Tuesday, July 14, 2009
Posted by D. Daniel Sokol
Bo Vesterdorf (Herbert Smith and Plesner) asks The Court of Justice and Unlimited Jurisdiction: What Does it Mean in Practice?
ABSTRACT: The principal function of the Community Courts, the Court of Justice (“ECJ”) and the Court of First Instance (“CFI”) is to ensure that in the interpretation and application of the Treaty (and secondary EC law) the law is observed (Article 220EC). The primary role of the Community Courts in this respect, including in the competition field, is judicial review of the legality of acts of the Community institutions (Article 230) which can result in a confirmation, or total or partial annulment of the challenged act in question. In this respect, the Courts therefore act as judicial review courts and not as courts of full appellate jurisdiction with the power to adopt decisions on the merits of the case themselves.
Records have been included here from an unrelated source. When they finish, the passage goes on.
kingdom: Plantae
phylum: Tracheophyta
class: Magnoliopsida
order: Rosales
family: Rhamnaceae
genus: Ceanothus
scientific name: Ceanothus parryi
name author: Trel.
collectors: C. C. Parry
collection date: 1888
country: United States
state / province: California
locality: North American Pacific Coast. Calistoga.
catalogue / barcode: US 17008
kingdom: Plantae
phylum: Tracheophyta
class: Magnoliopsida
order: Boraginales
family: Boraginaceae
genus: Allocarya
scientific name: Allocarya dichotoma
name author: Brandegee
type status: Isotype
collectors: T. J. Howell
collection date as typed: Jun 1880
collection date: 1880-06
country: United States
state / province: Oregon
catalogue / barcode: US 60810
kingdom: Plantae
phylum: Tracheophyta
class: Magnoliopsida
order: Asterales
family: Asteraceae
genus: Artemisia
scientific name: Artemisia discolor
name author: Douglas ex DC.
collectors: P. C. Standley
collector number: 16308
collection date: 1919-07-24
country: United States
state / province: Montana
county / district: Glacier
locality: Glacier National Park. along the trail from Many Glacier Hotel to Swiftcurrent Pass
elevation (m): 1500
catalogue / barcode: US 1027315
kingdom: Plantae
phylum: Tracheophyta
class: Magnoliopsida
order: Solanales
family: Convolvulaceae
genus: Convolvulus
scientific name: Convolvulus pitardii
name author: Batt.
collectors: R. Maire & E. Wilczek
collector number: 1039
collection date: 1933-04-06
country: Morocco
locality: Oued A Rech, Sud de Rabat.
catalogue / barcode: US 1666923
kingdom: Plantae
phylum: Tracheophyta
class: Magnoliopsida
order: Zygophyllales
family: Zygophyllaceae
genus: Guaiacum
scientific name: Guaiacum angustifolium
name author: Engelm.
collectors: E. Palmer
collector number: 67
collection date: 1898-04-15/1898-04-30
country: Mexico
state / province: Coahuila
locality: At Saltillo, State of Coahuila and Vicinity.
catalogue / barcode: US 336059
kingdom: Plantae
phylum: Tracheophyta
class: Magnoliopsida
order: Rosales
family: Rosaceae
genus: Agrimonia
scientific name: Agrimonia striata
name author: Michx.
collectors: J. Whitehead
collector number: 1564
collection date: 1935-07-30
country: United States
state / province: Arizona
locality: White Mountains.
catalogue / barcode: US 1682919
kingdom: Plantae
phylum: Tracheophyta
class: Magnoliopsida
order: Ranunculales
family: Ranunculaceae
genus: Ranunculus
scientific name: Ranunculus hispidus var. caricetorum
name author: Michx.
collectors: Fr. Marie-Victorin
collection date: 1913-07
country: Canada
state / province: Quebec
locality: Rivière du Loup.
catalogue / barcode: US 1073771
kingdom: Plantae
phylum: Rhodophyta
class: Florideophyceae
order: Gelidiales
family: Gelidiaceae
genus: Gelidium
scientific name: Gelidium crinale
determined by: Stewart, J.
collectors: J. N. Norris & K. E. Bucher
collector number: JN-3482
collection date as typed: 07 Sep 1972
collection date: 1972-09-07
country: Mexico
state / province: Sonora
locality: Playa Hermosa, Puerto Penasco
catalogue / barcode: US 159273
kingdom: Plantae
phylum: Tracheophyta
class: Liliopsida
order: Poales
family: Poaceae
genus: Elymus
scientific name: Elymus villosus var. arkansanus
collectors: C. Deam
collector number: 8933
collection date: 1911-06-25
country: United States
There is one area, however, where the Community Courts do enjoy full jurisdiction. Article 229EC provides that the Community Courts may, by Regulation, be given unlimited jurisdiction as regards sanctions decided under the Regulation in question. In the competition field, with regard to fines imposed by the Commission as sanctions for infringement of the competition rules, this has been done by Art. 31 of Regulation 1/2003. According to Article 31 the unlimited jurisdiction empowers the Community Courts to annul, reduce, or increase the fine in question. It is important to note that under Article 31 it is not a condition for the exercise of those powers that the Court has found errors as to the substance or merits of the case nor as regards the way in which, or the level at which, the Commission has set the fine.
To what extent, then, is this unlimited jurisdiction exercised by the ECJ or the CFI in practice?